§ **EXERCISE REQUIREMENTS**
**1)** Write out the portion of the article about the TV series Occupied that starts at "It is certainly" and ends at "the choices harder?".
**2)** Answer these questions from the article about the TV series Occupied.
(a) Which actor plays the secret service agent?
(b) Where does most of Norway's domestic electricity come from?
(c) What does Russia seize in Norway?
**3)** Carry on the article about the TV series Occupied, beginning after its final sentence.

§ **TEXT FOR ANALYSIS**
:::

Now Streaming on Netflix: A Fantastic Political Thriller on Climate Change
There is a telling moment at the end of the first episode of Occupied, the highly entertaining new Norwegian TV political thriller, now available in the United States on Netflix (with subtitles!). One of the main characters, sitting in a cafe with his family, looks bleakly through the glass at the shoppers in the mall outside, knowing they are oblivious to how fragile their world has just become.
This terrific bit of acting by Eldar Skar, who plays a secret service agent thrust into a role “above his pay grade,” is in some ways the crux of the series. As the show’s creator, best-selling crime writer Jo Nesbo, told the Guardian last year, “the feeling we are secure and things can't really change is an illusion. That is the scary bit, because things can change very fast.”
In Occupied, everything changes for Norway very fast, indeed. As the first episode opens, a new Green Party government announces its plan to live up to its rhetoric on climate change: It will cut off all oil and gas production in Norway. Unfortunately, at the same time, the Middle East is suffused in conflict and no longer exporting energy, plunging Europe into a severe energy crisis and a deep recession. Meanwhile, the United States is self-sufficient in energy and content to stay on the sidelines. With the EU’s support, Russia mounts a silk-wrapped invasion, quietly seizing Norway’s oil platforms and gas plants and resuming production. And that’s all in the first half of the first episode.
Critics of Occupied, notably the Russian government, have challenged the plausibility of the show. While there’s certainly some poetic license involved, the plot is not all that far-fetched. And if you disagree, consider suspending your disbelief: Nesbo, after all, came up with the concept before Russia annexed Crimea.
Could Norway really afford to cease oil and gas production? It’s difficult to see that happening, given how inextricably linked the Norwegian economy is with fossil fuels. On the other hand, most domestic electricity there is from hydropower, and the prime minister’s original plan in the show is to export “clean” energy from a thorium nuclear plant. That would be very costly, but then again, Norway is sitting on the world’s largest sovereign wealth fund and always looking for investments.
It is certainly true that Europe could ill afford to lose access to Norway’s fossil fuels—or Russia’s. And while Europeans do not suborn Putin’s adventurism, they don’t exactly stand up to him, either. Who knows where that will lead if Putin keeps making the choices harder?
It’s tough to imagine the United States declining to come to Norway’s aid in such a crisis, but it’s not completely impossible in a situation short of war, either, particularly with a nuclear-armed state involved (see: Ukraine). Neo-isolationist leanings aside, America has often stood on the side of stability in our foreign policy, including at the expense of our democratic values. In the show, U.S. indifference also has to do with our departure from NATO, and while that’s unlikely to actually happen, the alliance’s long-term health is by no means assured.

:::

§ **GIVEN INFORMATION**
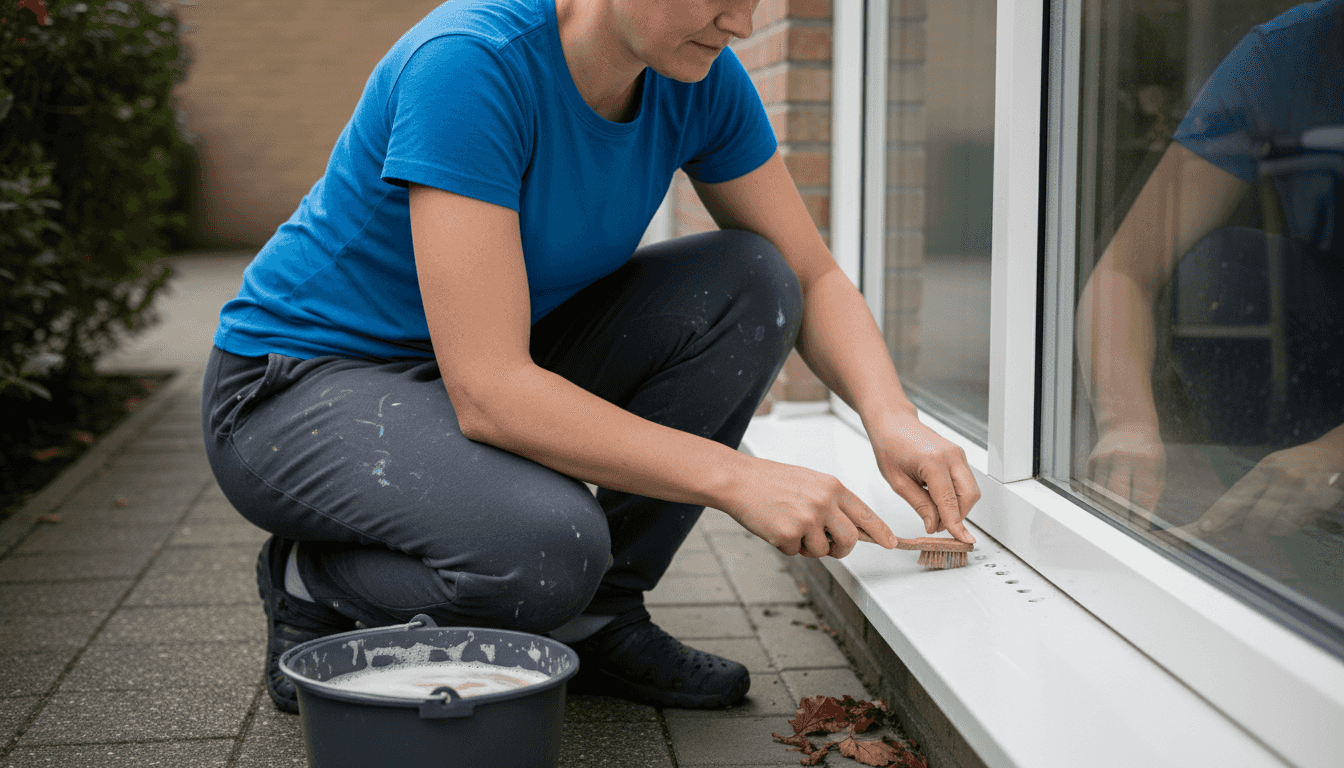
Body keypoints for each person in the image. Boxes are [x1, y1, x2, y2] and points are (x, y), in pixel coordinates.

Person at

:::

§ **EXERCISE ANSWERS**
**1)**
It is certainly true that Europe could ill afford to lose access to Norway’s fossil fuels—or Russia’s. And while Europeans do not suborn Putin’s adventurism, they don’t exactly stand up to him, either. Who knows where that will lead if Putin keeps making the choices harder?

**2)**
(a) Eldar Skar
(b) Hydropower
(c) Norway's oil platforms and gas plants

**3)**
A global energy crisis may seem unlikely right now, given that the world is awash in cheap oil, but it remains a possibility. With tensions rising between Iran and Saudi Arabia, including proxy fights around the region, it is not unreasonable to predict a rise in regional conflict. And North American self-sufficiency is not impossible, it cannot replace the 20 percent of global supply that flows through the Strait of Hormuz. Indeed, that self-sufficiency would be challenged in such circumstances, given that U.S. producers would just want to sell at higher prices abroad, raising the price at home, too. The world’s energy crisis would still be America’s energy crisis, no matter how much oil and gas we produce at home.
It is the core dilemma of the series that rings most true, however: There is a strong generational tension when it comes to climate change. Making a transition away from the world’s overwhelming dependence on fossil fuels too quickly would be economically and geopolitically disruptive today, but making it too slowly will be equally devastating for the future. It’s a defining conundrum of the 21st century, and in real life, it will be no easier to resolve than it is in Jo Nesbo’s fictional Norway.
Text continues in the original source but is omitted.